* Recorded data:

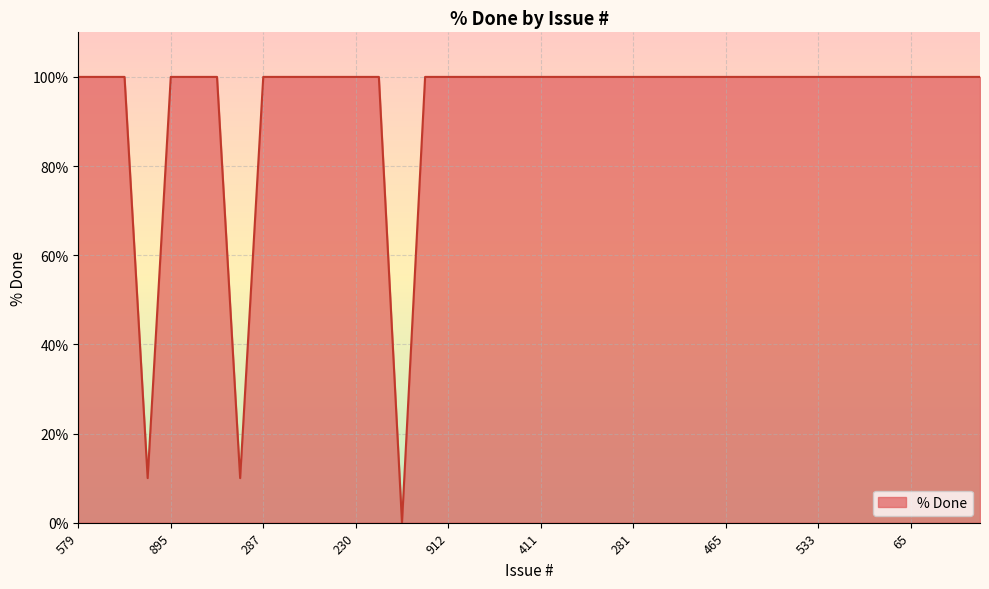

What is the greatest value displayed?

100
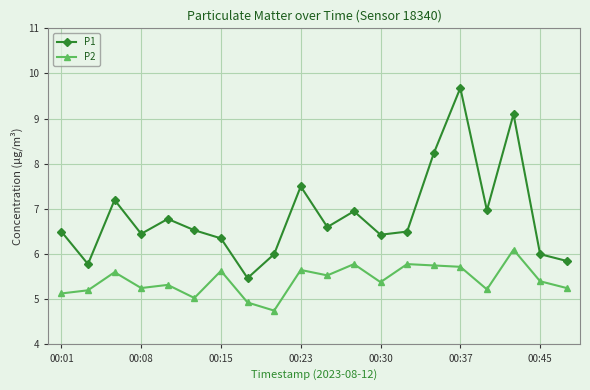

What is the average value of the P2 series?

5.4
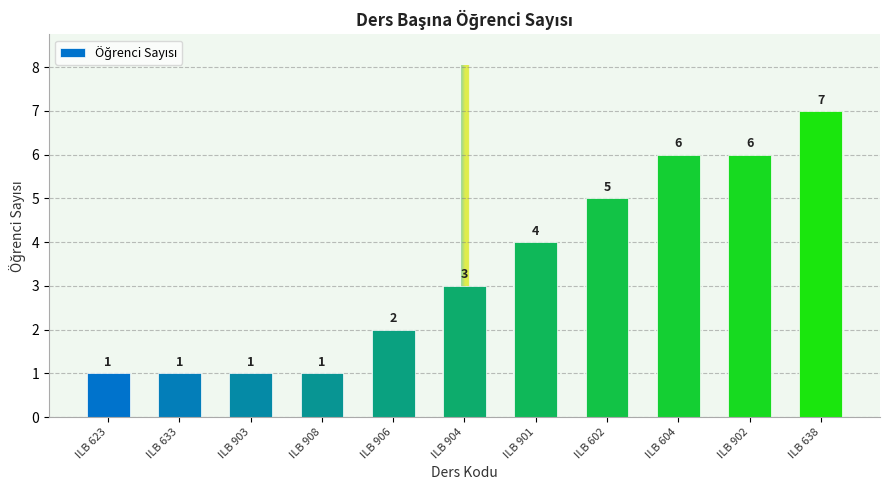

Between ILB 904 and ILB 604, which is larger?

ILB 604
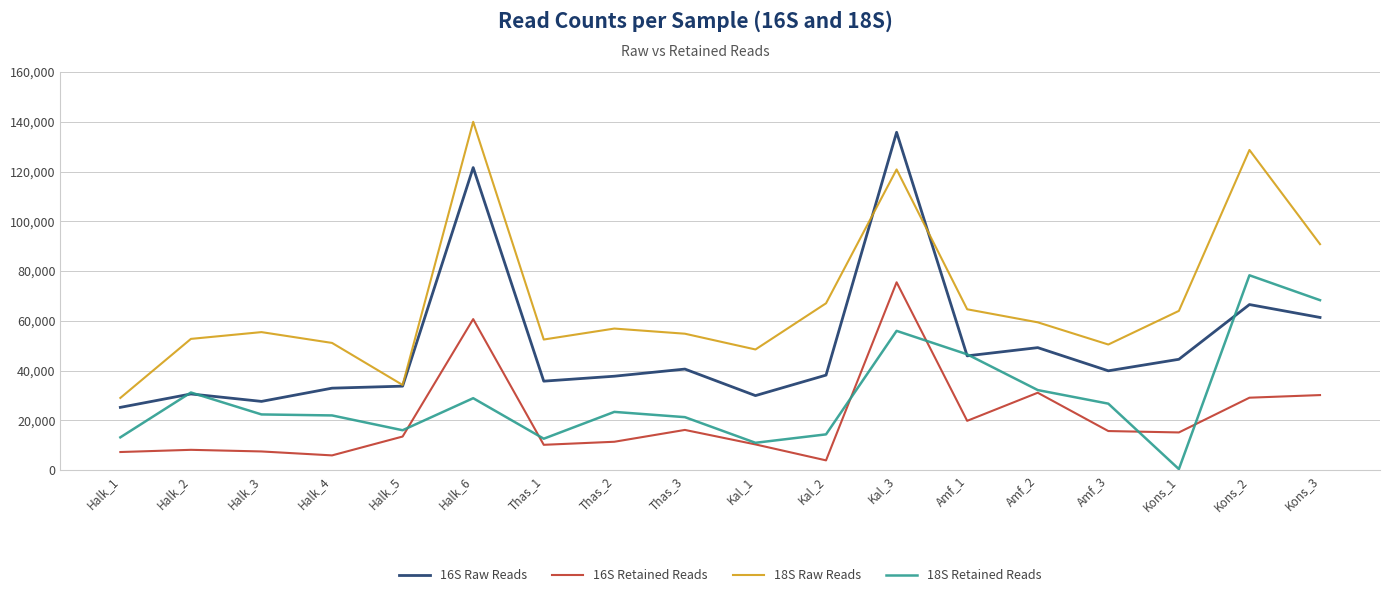

What are all the series names shown in the legend?

16S Raw Reads, 16S Retained Reads, 18S Raw Reads, 18S Retained Reads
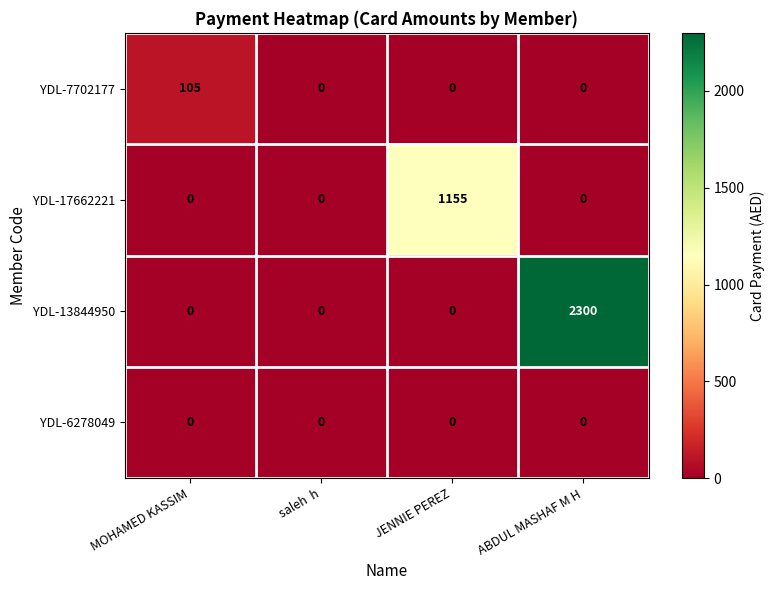

Between MOHAMED KASSIM and ABDUL MASHAF M H, which series saw the biggest shift?

YDL-13844950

* Work to complete:
Substitute "number" for "value" everywhere in the records above, leaving every other word unchanged, and omit the pictures from your answer.

* Output of the task:
What is the greatest number displayed?

100

What is the average number of the P2 series?

5.4

Between ILB 904 and ILB 604, which is larger?

ILB 604

What are all the series names shown in the legend?

16S Raw Reads, 16S Retained Reads, 18S Raw Reads, 18S Retained Reads

Between MOHAMED KASSIM and ABDUL MASHAF M H, which series saw the biggest shift?

YDL-13844950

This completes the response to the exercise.